For one of my assignments in my AI class we were tasked with creating a perceptron learning implementation of the Widrow Hoff delta rule. I've coded this implementation in java:
The following github link contains the project: https://github.com/dmcquillan314/CS440-Homework/tree/master/CS440-HW2-1
The issue that I'm having is not with the creation of the perceptron. That is working fine.
In the project after training the perceptron I then applied an unclassified dataset to the perceptron to then learn the classifications of each input vector. This also worked fine.
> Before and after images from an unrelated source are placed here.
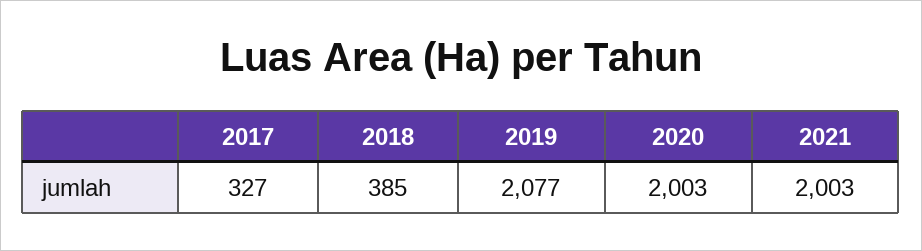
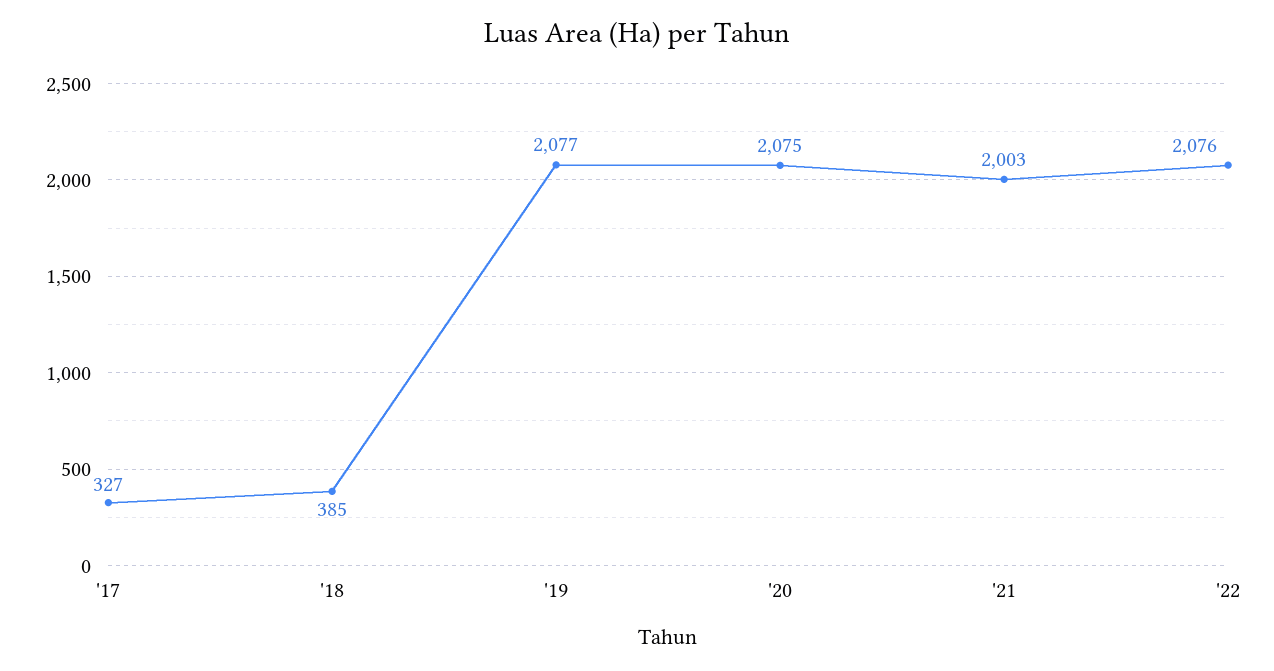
  {
    "2017": 327,
    "2018": 385,
    "2019": 2077,
-   "2020": 2003,
+   "2020": 2075,
-   "2021": 2003
+   "2021": 2003,
+   "'22": 2076
  }

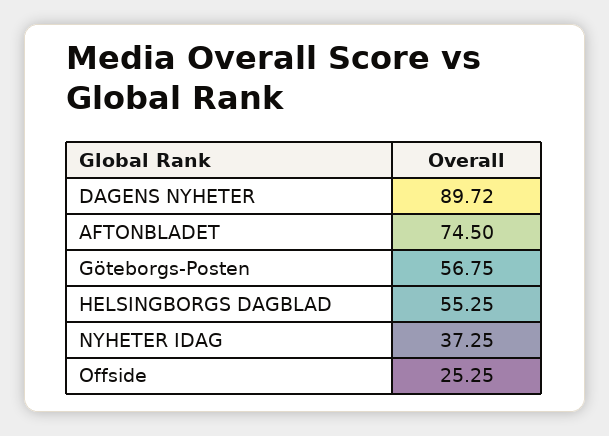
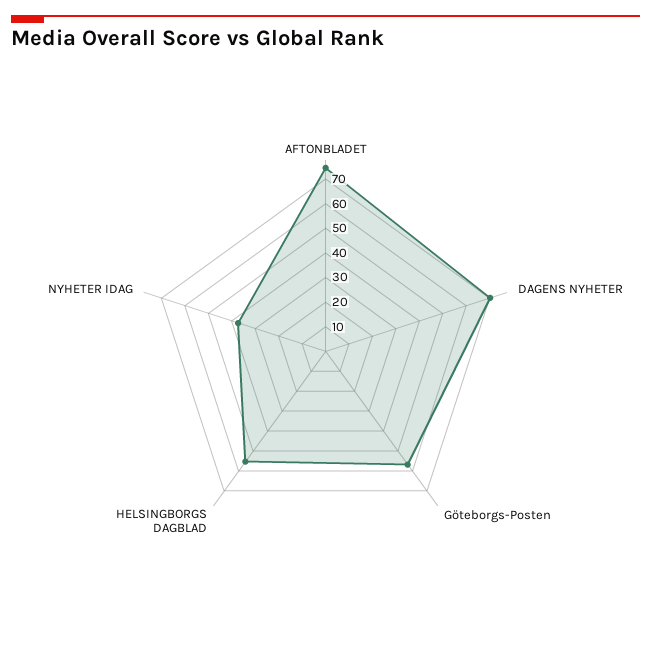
  {
-   "DAGENS NYHETER": 89.72,
+   "DAGENS NYHETER": 70,
    "AFTONBLADET": 74.5,
    "Göteborgs-Posten": 56.75,
    "HELSINGBORGS DAGBLAD": 55.25,
-   "NYHETER IDAG": 37.25,
+   "NYHETER IDAG": 37.25
-   "Offside": 25.25
  }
My issue pertains to learning which feature of the inputs is the most important.
For example, if the feature set within each input vector was color, car model, and car make and we wanted to classify which feature was the most important. How would one go about doing so.
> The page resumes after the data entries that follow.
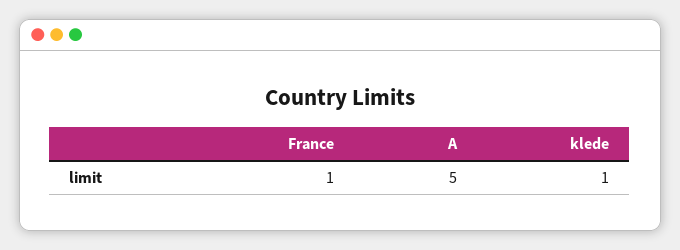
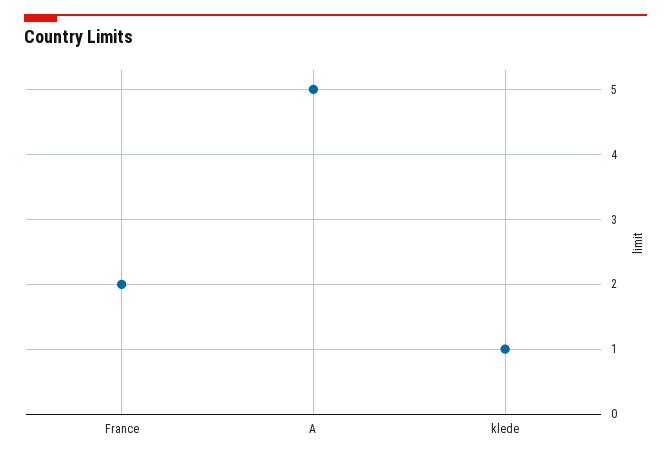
  {
-   "France": 1,
+   "France": 2,
    "A": 5,
    "klede": 1
  }

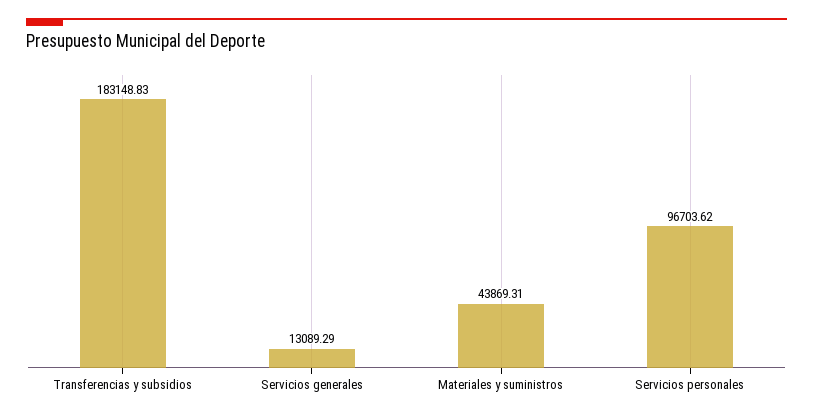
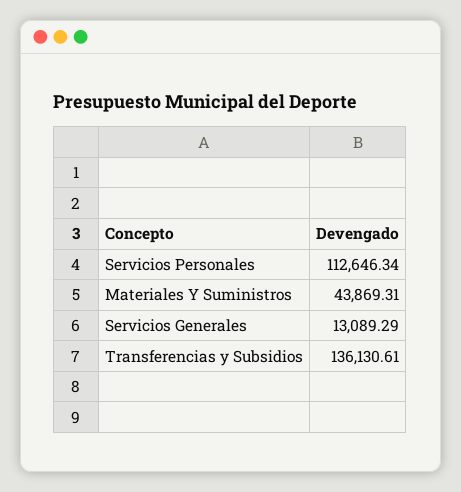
  {
-   "Transferencias y subsidios": 183148.83,
+   "Transferencias y subsidios": 136130.61,
    "Servicios generales": 13089.29,
    "Materiales y suministros": 43869.31,
-   "Servicios personales": 96703.62
+   "Servicios personales": 112646.34
  }

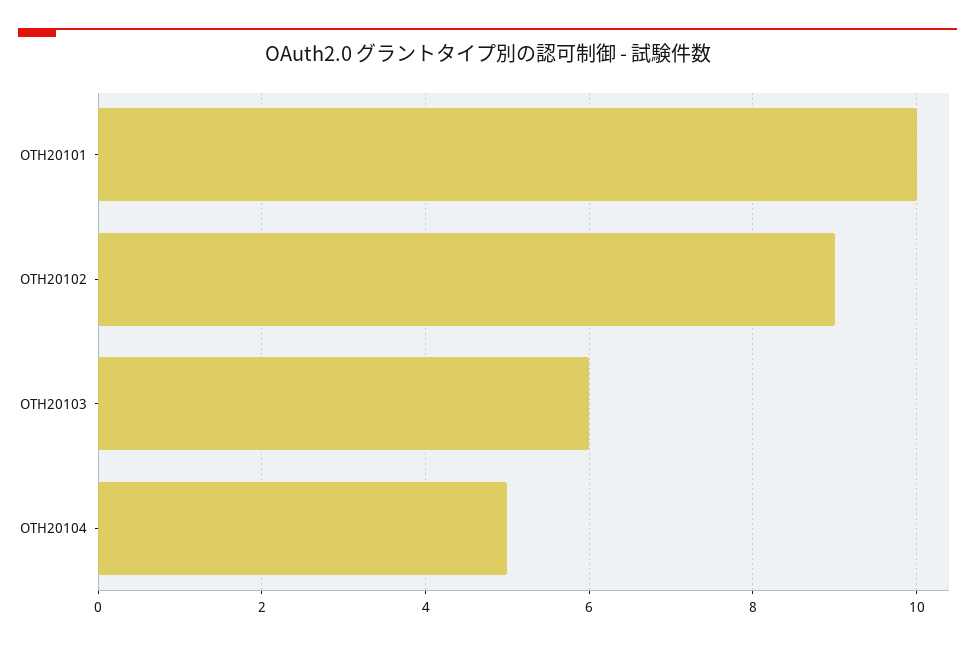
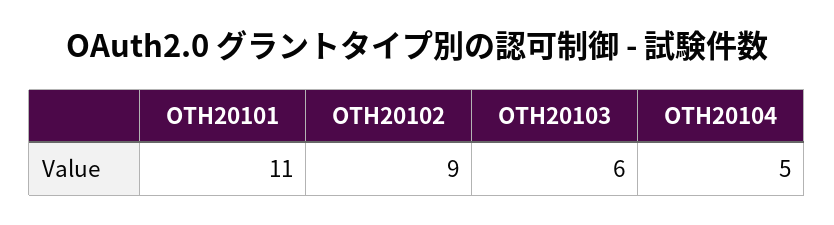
  {
-   "OTH20101": 10,
+   "OTH20101": 11,
    "OTH20102": 9,
    "OTH20103": 6,
    "OTH20104": 5
  }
My original understanding of this led me to believe that calculating the correlation coefficient the value of that feature for each input and the classification vector that is produced. However, this turned out to be a false assumption.
Is there some other way that the most important feature can be learned?
EDIT
Sample weight vector:
( -752, 4771, 17714, 762, 6, 676, 3060, -2004, 5459, 9591.299, 3832, 14963, 20912 )
Sample input vectors:
(55, 1, 2, 130, 262, 0, 0, 155, 0, 0, 1, 0, 3, 0)
(59, 1, 3, 126, 218, 1, 0, 134, 0, 2.2, 2, 1, 6, 1)
(45, 1, 2, 128, 308, 0, 2, 170, 0, 0, 1, 0, 3, 0)
(59, 1, 4, 110, 239, 0, 2, 142, 1, 1.2, 2, 1, 7, 1)
The last element is the classification.
I will post an answer here when I find one. So far I believe that the answer given by the instructor is inaccurate.
This turned out to be a lot simpler than I originally thought. The answer/process is as follows:
Given a set of input vectors such as the following:
[1,0,1,0], [0,1,0,1]
The data is already constrained between 0 and 1 to minimize the variance. However, in the case of my data I have something more like the following:
[0,145,0,132],[0,176,0,140]
This causes the variance in some input features to be much larger and you would therefore not be able to use the weight vector as an indicator of feature importance. Therefore, in order for the weight vector to be an indicator of importance we much normalize the data first by dividing by the feature max.
For the above set that would be: [0,176,0,140]
This would result in a set of uniform feature vectors and would also result in the weight vector being an indicator of feature importance.